_Your instructions_
Only the lines that hold "Pclass" should be in the answer, each copied from the data below.

_Dataset records_
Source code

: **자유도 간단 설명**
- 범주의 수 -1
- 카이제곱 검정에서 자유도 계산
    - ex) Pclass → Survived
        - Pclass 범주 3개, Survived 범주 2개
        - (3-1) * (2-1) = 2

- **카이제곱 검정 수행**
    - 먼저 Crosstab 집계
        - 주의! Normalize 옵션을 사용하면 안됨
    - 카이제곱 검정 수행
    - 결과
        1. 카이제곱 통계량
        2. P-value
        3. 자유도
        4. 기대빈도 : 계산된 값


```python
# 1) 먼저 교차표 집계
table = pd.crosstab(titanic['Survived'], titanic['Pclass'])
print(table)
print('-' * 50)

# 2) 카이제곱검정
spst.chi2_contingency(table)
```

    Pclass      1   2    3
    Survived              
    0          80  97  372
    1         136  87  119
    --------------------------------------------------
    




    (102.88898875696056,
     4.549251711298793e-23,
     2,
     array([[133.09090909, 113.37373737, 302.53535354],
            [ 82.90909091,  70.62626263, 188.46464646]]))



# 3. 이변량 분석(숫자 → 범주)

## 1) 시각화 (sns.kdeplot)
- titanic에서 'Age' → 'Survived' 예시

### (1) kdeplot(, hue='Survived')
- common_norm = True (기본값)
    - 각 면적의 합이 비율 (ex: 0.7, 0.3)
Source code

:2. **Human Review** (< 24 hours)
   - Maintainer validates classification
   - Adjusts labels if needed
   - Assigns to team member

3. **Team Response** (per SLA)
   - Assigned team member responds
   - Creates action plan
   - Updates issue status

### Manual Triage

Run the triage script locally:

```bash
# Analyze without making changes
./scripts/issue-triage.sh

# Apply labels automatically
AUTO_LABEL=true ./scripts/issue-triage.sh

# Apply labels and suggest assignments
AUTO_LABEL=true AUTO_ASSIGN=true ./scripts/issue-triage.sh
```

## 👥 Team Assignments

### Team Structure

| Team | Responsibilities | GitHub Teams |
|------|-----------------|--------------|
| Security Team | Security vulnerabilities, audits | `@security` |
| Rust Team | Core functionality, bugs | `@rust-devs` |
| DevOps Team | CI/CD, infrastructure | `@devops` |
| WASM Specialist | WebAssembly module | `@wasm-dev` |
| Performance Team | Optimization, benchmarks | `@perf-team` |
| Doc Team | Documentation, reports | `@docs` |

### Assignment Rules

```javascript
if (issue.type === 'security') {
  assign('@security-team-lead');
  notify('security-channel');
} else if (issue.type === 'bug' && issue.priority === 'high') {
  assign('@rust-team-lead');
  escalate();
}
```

_Solved exercise_
    - ex) Pclass → Survived
        - Pclass 범주 3개, Survived 범주 2개
table = pd.crosstab(titanic['Survived'], titanic['Pclass'])
    Pclass      1   2    3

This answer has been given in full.